Worst Jokes Ever
What's the difference between bounties and orphans?
The bounty is wanted.
So, my sister is a feminist. I asked her, "Do you want to hear a rape joke?" She said no. I still decided to force one down her throat anyway.
Mickey: I want a divorce!
Minney: Are you fricking crazy?
Mickey: No, I'm fricking Daisy!
I'm gonna blow out your lungs faster than Joe Biden thinks is possible with a 9mm.
Yo, edgeline go so far back that I can now mow a lawn perfectly.
A wise man once told me: "If you poke the bear in prison, the bear will happily return the favor when it's time to shower."
Why are Americans so bad at Clash of Clans? Because they already lost two towers.
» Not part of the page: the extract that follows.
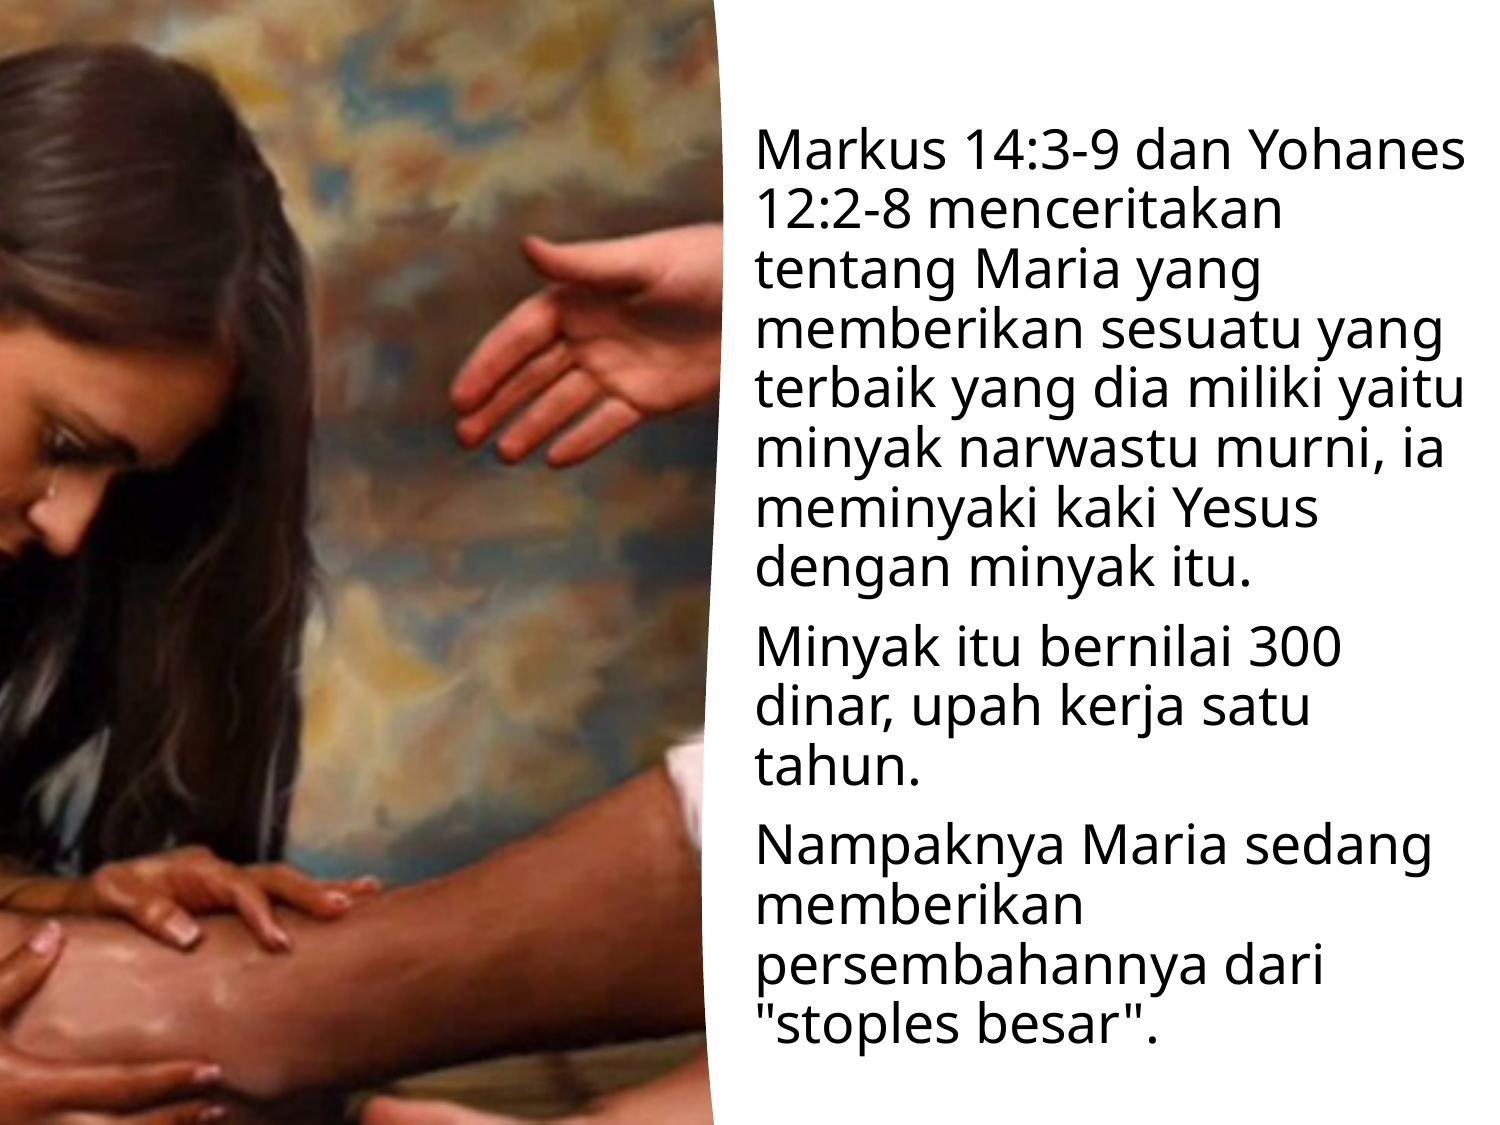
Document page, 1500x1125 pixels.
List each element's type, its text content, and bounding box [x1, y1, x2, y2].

What do you call a squad of emo kids?
Suicide Squad.
Why don't Indians play soccer?
Because every time they take a corner, they open up a shop.
What's the difference between Donald Trump and an orange?
The orange tastes good.
What do you get when you cross an elephant and a rhino?
El, if I know.
Twin Towers are mad. Instead of hotdogs, they got "plain."
Found this girl in Hawaii.
Put a stick up her ass and she said, "Ayi."
Your hairline is so ugly, it's stretching down to Bikini Bottom.
Nah c'mon guys, we don't let jokes like this fly around here.
"Your mum has very small balls. Congrats! I told her, your balls are bigger than your husband's."
I got detention yesterday because I called the group of emo kids the suicide squad.
One time I saw a kid crying, so I asked him where his parents were. God, I love working at an orphanage!
Why do you always high five the emo person? 'Cause you can't just leave them hanging.
One time I went to high-five someone. I've been left hanging ever since.